• [Extract]
Anatomy of a False Confession
Depending on what study is read, the incidence of false confession is less than 35 per year, up to 600 per year. That is a significant variance in range, but no matter how it is evaluated or what numbers are calculated, the fact remains that false confessions are a reality. Why would an innocent person confess to a crime that she did not commit? Are personal factors, such as age, education, and mental state, the primary reason for a suspect to confess? Are law enforcement officers and their interrogation techniques to blame for eliciting false confessions? Regardless of the stimuli that lead to false confessions, society and the justice system need to find a solution to prevent the subsequent aftermath.
In the adversarial justice system, when the offender admits to the criminal act, there is no further controversy and the case promptly proceeds to sentencing. Physical evidence and victim or witness statements may often be overlooked and not considered. The confession is considered unequivocal evidence of guilt and a conviction is ensured. Indeed, the interrogation process’ sole purpose is to obtain a confession. Zimbardo (1967) estimated that “of those criminal cases that are solved, more than 80% are solved by a confession.” (Conti, 1999) Without the confession, convictions may be reduced significantly. So why does a person falsely confess to a crime if the likelihood of a conviction is eminent? A false confession to any crime is self-destructive and counterintuitive.

• [What is required]
Answer these questions using the text on false confessions above:
1. What range is given for the yearly incidence of false confession?
2. According to the estimate attributed to Zimbardo (1967), what share of solved criminal cases are solved by a confession?
3. In the adversarial justice system, what happens to a case once the offender admits to the criminal act?

• [Page-level text extractions]
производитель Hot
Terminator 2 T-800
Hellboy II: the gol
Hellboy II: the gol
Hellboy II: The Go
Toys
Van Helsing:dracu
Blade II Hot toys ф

• [Exercise solution]
1. From less than 35 per year up to 600 per year.
2. More than 80%.
3. There is no further controversy, and the case promptly proceeds to sentencing.